Task instructions:
List all lines of the data that include the string "Gustav".

Source records:
============================================================

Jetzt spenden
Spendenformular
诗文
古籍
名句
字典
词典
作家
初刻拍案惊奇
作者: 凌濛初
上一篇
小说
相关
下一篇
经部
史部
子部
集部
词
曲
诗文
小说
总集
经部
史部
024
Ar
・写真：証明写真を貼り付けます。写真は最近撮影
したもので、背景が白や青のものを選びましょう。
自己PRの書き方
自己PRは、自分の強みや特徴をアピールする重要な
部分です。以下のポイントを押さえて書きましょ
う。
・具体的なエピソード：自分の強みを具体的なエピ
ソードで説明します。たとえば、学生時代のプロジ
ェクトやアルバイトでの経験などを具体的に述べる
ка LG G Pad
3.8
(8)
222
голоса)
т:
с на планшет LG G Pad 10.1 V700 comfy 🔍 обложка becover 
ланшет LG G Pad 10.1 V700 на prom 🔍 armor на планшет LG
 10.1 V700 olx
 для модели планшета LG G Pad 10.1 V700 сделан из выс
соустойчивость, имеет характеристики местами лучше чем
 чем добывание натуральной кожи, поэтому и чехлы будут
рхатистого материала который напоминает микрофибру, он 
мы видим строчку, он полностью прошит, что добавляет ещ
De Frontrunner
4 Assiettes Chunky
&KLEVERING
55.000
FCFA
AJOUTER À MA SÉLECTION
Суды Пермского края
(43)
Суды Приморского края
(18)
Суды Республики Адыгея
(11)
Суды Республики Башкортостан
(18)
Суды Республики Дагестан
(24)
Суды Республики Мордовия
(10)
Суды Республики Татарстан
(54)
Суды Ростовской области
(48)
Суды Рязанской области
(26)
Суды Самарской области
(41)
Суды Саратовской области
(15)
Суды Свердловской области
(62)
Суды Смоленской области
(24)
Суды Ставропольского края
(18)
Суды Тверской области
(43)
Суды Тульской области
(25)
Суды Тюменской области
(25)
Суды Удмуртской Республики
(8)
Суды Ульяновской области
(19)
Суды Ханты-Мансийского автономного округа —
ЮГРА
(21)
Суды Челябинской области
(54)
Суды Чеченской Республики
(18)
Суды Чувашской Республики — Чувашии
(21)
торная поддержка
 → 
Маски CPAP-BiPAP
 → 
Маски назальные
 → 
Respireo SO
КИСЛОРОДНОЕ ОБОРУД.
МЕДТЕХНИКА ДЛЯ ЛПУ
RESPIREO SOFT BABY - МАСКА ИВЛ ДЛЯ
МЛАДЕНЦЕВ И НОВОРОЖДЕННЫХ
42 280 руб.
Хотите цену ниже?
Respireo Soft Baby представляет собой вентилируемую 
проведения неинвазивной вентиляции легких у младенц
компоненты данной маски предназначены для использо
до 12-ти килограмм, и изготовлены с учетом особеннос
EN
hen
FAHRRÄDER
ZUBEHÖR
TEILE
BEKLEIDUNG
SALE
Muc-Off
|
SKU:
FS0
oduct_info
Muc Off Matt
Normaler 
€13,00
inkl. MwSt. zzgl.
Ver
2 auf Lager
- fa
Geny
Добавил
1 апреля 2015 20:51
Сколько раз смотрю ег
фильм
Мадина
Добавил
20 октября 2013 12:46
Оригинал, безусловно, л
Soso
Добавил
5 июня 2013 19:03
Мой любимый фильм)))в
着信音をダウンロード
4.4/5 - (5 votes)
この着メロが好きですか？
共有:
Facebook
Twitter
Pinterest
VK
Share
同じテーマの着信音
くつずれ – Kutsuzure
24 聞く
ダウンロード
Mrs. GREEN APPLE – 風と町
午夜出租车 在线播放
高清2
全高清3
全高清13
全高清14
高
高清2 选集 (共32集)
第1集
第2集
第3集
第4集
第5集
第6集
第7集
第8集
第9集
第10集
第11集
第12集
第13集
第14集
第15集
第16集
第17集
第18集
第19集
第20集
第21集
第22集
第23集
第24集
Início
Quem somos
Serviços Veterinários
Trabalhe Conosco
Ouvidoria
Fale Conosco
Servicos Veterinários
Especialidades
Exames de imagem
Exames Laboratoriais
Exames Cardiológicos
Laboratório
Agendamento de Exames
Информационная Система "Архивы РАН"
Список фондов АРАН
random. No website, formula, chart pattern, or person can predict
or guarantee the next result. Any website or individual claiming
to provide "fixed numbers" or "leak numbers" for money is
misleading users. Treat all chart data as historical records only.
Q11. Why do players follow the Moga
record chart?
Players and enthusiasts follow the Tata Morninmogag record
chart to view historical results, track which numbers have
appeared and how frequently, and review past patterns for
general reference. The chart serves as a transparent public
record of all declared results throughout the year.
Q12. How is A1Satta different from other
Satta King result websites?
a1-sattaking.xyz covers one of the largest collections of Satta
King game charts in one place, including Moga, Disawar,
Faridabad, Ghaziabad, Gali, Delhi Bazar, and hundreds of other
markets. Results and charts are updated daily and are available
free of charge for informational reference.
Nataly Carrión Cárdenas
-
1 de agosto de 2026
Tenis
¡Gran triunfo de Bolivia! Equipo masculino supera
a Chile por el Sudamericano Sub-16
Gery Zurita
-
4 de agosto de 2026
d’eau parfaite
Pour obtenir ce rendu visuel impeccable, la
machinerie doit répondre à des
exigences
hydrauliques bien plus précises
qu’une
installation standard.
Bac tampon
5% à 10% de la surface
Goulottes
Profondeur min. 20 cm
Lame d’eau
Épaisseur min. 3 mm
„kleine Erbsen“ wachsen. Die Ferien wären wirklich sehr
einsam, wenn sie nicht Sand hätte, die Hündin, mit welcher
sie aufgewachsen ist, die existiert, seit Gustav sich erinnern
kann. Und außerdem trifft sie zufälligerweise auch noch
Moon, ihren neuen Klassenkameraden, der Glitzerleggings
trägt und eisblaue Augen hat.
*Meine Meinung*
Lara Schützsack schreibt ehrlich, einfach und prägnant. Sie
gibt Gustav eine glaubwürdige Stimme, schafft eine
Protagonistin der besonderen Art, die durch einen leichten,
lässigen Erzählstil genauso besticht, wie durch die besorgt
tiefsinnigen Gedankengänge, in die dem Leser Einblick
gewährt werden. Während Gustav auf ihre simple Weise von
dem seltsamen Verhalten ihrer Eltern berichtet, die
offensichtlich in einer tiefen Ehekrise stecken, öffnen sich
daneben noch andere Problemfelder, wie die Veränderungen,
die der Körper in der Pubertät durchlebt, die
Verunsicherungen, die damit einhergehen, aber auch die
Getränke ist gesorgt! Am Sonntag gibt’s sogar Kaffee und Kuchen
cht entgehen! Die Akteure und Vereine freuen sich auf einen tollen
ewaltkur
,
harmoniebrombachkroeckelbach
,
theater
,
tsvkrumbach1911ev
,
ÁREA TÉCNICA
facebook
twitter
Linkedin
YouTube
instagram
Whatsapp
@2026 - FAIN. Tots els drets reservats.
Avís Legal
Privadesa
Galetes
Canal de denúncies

============================================================

Response below:
sie aufgewachsen ist, die existiert, seit Gustav sich erinnern
gibt Gustav eine glaubwürdige Stimme, schafft eine
gewährt werden. Während Gustav auf ihre simple Weise von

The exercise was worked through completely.